= Mustafa Kamel Murad =

Egyptian military officer and politician (1927–1998)

Mustafa Kamel Murad (مصطفى كامل مراد, 28 November 1927 – 1998) was an Egyptian military officer and politician.

==Military career==
Murad graduated from the military college in 1948. That same year, as a field artillery officer, he participated in the 1948 Arab–Israeli War. Because of his performance in that war, he received Palestine Golden Medal in 1948 and the Worthiness Silver Order in 1951. He sustained injuries during the hostilities in Palestine for which he traveled to the United Kingdom for treatment. In January 1949, Murad had joined the Free Officers movement, along with Kamal el-Din Hussein, which aimed at toppling the Egyptian Monarchy.

He took on the role Chief of Staff of Artillery of the armored force during the coup on 23 July 1952, which removed King Farouk from power and installed the Egyptian Revolutionary Command Council (RCC) to rule Egypt for an interim period. Murad later traveled to the United States in 1953 to complete his earlier treatment in the UK.

▸ **Instructions to follow**: Copy the Mustafa Kamel Murad biography word for word, in full.

▸ **Data extracts**:
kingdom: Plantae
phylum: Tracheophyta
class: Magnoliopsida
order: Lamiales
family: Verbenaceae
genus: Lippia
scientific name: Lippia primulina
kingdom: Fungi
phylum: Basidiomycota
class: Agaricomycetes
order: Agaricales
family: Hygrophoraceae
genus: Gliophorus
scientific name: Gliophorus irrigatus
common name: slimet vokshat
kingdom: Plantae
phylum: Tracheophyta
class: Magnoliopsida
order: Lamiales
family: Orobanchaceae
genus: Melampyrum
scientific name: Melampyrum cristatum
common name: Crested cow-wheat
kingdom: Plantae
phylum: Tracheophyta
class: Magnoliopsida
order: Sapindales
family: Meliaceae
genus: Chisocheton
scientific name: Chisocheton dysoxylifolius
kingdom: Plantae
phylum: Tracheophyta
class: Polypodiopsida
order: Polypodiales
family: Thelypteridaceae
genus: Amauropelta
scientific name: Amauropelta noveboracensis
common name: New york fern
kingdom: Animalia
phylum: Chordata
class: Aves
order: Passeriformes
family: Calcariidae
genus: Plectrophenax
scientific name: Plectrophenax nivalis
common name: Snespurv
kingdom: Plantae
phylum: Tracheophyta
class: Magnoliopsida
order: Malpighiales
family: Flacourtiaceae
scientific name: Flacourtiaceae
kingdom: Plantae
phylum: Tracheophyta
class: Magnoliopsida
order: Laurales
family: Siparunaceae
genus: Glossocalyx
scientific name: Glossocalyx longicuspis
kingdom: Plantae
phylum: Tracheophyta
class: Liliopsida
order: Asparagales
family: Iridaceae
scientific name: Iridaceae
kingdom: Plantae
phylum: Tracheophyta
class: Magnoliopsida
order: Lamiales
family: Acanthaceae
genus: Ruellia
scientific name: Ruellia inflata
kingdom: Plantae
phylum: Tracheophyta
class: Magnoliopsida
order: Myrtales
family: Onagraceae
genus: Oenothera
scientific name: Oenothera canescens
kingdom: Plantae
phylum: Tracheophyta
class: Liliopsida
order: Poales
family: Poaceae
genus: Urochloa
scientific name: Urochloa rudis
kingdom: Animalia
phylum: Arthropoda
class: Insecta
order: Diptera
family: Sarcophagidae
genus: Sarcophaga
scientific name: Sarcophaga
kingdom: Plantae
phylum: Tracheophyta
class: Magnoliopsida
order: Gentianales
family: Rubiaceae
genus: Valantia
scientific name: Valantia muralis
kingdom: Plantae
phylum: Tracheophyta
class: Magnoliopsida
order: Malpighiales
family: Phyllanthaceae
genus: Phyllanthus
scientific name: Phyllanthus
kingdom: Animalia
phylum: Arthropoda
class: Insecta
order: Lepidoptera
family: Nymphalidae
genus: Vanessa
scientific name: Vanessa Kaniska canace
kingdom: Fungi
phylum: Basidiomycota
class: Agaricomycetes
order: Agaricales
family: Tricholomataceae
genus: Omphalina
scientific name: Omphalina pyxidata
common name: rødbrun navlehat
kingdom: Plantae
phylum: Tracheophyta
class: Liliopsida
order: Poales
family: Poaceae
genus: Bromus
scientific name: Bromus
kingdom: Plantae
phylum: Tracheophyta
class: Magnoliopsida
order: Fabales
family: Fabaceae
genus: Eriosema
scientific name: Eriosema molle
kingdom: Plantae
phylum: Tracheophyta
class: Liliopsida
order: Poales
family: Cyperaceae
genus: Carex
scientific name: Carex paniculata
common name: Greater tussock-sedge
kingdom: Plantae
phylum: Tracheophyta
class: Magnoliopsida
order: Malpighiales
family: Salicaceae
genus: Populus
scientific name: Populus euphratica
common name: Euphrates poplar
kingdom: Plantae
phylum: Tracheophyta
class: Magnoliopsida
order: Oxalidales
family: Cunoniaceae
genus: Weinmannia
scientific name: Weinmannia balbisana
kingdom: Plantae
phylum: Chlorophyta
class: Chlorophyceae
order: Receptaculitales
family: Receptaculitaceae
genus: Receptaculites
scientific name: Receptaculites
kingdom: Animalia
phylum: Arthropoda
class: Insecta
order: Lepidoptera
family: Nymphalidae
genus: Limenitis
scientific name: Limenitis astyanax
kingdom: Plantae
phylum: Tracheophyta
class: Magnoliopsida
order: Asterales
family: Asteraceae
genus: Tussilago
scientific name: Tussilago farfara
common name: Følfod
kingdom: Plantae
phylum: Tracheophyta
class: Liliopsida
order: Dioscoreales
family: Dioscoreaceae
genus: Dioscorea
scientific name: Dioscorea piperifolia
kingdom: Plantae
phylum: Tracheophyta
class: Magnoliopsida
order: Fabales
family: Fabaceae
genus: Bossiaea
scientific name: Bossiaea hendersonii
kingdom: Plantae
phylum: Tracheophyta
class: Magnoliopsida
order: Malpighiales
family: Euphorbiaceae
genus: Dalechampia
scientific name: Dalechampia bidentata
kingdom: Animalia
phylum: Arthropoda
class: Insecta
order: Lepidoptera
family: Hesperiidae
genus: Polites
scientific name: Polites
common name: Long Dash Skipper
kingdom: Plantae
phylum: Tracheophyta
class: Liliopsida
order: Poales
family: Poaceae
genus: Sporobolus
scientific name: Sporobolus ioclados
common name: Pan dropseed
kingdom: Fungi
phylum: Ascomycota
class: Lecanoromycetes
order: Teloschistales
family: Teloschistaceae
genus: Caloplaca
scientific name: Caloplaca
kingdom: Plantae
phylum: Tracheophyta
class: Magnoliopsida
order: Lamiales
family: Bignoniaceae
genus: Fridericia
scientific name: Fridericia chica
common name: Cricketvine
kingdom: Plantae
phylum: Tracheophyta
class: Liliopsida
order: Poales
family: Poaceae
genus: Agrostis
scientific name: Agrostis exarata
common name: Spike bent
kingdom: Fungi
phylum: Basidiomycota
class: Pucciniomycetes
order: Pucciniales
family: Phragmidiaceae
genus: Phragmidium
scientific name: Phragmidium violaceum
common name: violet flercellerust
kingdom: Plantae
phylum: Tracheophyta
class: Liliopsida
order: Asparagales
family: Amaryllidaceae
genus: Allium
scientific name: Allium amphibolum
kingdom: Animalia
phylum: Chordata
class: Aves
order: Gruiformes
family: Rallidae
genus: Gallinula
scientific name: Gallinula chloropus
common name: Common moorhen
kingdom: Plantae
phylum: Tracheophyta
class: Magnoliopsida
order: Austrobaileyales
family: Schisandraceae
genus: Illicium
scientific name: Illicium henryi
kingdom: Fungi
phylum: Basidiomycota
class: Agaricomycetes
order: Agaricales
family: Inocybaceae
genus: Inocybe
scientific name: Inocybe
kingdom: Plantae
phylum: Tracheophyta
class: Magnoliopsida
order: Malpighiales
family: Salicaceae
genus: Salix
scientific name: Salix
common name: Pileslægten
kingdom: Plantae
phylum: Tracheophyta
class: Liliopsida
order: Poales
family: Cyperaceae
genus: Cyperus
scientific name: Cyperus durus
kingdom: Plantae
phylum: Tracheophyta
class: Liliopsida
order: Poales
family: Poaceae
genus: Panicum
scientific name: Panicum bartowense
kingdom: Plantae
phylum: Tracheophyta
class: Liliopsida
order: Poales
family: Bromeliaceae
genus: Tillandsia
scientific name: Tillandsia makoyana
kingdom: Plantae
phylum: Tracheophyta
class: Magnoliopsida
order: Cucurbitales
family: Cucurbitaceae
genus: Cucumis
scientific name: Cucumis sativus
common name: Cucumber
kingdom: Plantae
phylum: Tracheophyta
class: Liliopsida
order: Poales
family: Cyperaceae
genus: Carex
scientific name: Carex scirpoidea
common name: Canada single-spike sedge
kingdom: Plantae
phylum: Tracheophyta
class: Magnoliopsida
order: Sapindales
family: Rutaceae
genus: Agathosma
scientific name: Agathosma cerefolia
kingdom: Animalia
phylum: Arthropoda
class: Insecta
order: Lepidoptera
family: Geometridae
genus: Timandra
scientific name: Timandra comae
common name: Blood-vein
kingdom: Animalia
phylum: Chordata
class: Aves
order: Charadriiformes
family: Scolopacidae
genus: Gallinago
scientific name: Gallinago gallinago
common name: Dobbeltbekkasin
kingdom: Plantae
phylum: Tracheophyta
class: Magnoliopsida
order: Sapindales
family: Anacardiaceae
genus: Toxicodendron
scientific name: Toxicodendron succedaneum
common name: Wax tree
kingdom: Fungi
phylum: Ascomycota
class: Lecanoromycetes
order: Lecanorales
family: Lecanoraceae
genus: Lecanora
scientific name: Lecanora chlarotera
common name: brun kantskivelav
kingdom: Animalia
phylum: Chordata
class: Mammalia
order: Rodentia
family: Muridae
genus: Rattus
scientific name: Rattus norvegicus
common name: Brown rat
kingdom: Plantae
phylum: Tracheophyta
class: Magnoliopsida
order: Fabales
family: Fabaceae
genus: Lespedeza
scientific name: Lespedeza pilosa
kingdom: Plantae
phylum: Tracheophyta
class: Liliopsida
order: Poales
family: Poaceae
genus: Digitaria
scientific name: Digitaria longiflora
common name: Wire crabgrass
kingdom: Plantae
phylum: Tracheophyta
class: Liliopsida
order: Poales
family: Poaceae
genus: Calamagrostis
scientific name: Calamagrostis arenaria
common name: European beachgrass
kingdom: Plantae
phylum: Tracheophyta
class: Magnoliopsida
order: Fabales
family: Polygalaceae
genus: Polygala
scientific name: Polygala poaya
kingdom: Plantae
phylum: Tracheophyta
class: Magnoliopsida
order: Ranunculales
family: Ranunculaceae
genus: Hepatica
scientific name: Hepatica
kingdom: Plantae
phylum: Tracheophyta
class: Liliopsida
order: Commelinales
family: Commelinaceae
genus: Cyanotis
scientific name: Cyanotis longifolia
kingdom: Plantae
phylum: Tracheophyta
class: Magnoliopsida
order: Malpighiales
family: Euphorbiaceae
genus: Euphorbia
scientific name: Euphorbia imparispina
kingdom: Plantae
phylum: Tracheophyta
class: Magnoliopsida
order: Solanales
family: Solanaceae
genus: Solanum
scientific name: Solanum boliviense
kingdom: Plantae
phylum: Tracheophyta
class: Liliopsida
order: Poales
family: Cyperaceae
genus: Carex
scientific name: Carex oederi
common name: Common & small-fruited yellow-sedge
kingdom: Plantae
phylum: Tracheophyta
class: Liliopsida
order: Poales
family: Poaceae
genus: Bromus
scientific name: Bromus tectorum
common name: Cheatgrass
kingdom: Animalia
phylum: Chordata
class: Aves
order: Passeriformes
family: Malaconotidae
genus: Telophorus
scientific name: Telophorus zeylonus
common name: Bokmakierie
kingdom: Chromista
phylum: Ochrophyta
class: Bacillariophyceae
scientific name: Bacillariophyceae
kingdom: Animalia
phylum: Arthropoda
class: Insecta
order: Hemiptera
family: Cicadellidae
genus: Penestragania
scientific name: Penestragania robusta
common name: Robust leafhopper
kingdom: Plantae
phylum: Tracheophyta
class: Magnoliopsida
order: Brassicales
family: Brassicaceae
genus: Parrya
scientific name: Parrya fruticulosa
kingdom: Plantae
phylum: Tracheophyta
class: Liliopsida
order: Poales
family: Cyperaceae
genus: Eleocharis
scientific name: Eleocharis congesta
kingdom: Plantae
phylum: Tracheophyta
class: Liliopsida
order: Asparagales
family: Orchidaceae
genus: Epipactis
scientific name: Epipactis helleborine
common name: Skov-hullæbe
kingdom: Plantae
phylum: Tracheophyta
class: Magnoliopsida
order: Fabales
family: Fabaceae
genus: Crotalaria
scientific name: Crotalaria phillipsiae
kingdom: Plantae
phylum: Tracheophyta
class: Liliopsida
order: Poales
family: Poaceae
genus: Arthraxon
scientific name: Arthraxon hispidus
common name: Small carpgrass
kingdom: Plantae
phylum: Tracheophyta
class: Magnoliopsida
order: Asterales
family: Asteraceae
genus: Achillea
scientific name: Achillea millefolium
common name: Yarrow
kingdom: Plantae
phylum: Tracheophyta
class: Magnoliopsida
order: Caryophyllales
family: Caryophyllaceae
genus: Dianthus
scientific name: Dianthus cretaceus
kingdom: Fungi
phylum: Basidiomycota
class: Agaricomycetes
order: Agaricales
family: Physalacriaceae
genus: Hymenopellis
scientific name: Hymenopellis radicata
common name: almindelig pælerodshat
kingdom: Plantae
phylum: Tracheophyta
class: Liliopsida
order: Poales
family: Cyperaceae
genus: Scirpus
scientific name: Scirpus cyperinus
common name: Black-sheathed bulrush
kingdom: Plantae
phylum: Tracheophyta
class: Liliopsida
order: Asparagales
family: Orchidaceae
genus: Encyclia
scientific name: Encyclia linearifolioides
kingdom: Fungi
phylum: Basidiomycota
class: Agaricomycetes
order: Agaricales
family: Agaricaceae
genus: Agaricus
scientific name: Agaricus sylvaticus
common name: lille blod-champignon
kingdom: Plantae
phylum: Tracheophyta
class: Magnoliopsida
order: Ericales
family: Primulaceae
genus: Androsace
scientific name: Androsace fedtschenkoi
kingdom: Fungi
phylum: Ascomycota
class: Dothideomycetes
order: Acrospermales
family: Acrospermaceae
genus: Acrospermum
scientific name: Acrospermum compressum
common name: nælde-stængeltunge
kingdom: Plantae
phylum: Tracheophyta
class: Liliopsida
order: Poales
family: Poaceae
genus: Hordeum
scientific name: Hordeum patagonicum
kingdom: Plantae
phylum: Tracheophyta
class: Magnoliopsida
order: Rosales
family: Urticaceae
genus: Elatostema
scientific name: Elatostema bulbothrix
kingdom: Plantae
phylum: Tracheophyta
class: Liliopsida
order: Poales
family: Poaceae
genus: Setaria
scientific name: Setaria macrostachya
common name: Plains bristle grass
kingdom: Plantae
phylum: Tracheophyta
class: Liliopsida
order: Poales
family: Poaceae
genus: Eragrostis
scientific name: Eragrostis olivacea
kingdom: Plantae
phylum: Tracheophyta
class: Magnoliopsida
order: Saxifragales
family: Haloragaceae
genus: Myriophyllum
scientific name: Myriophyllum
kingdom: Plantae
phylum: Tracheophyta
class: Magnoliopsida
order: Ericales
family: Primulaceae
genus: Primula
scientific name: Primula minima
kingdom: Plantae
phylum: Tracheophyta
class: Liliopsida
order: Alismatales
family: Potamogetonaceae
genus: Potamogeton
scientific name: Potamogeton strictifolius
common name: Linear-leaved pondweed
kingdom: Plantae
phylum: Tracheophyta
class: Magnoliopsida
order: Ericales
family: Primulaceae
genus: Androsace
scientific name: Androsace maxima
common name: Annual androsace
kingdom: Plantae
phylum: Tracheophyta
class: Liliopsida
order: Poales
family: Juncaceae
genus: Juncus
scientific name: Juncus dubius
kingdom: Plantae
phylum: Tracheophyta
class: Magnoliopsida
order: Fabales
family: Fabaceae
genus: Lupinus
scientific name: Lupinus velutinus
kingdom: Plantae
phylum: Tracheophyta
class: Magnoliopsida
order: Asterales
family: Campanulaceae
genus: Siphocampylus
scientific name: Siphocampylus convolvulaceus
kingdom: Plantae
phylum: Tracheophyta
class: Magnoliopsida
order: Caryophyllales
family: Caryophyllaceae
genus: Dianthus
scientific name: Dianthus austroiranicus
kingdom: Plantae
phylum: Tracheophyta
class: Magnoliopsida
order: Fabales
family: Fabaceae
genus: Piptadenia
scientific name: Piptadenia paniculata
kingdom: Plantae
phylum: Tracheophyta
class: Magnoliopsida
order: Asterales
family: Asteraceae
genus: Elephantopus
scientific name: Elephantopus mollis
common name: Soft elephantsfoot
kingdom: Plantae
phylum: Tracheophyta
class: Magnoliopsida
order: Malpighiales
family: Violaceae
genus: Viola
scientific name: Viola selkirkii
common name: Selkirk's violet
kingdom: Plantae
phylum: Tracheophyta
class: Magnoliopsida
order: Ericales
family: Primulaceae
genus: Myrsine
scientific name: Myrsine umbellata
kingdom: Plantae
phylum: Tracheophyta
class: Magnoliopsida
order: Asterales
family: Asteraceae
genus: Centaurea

▸ **Solution to the problem**:
= Mustafa Kamel Murad =

Egyptian military officer and politician (1927–1998)

Mustafa Kamel Murad (مصطفى كامل مراد, 28 November 1927 – 1998) was an Egyptian military officer and politician.

==Military career==
Murad graduated from the military college in 1948. That same year, as a field artillery officer, he participated in the 1948 Arab–Israeli War. Because of his performance in that war, he received Palestine Golden Medal in 1948 and the Worthiness Silver Order in 1951. He sustained injuries during the hostilities in Palestine for which he traveled to the United Kingdom for treatment. In January 1949, Murad had joined the Free Officers movement, along with Kamal el-Din Hussein, which aimed at toppling the Egyptian Monarchy.

He took on the role Chief of Staff of Artillery of the armored force during the coup on 23 July 1952, which removed King Farouk from power and installed the Egyptian Revolutionary Command Council (RCC) to rule Egypt for an interim period. Murad later traveled to the United States in 1953 to complete his earlier treatment in the UK.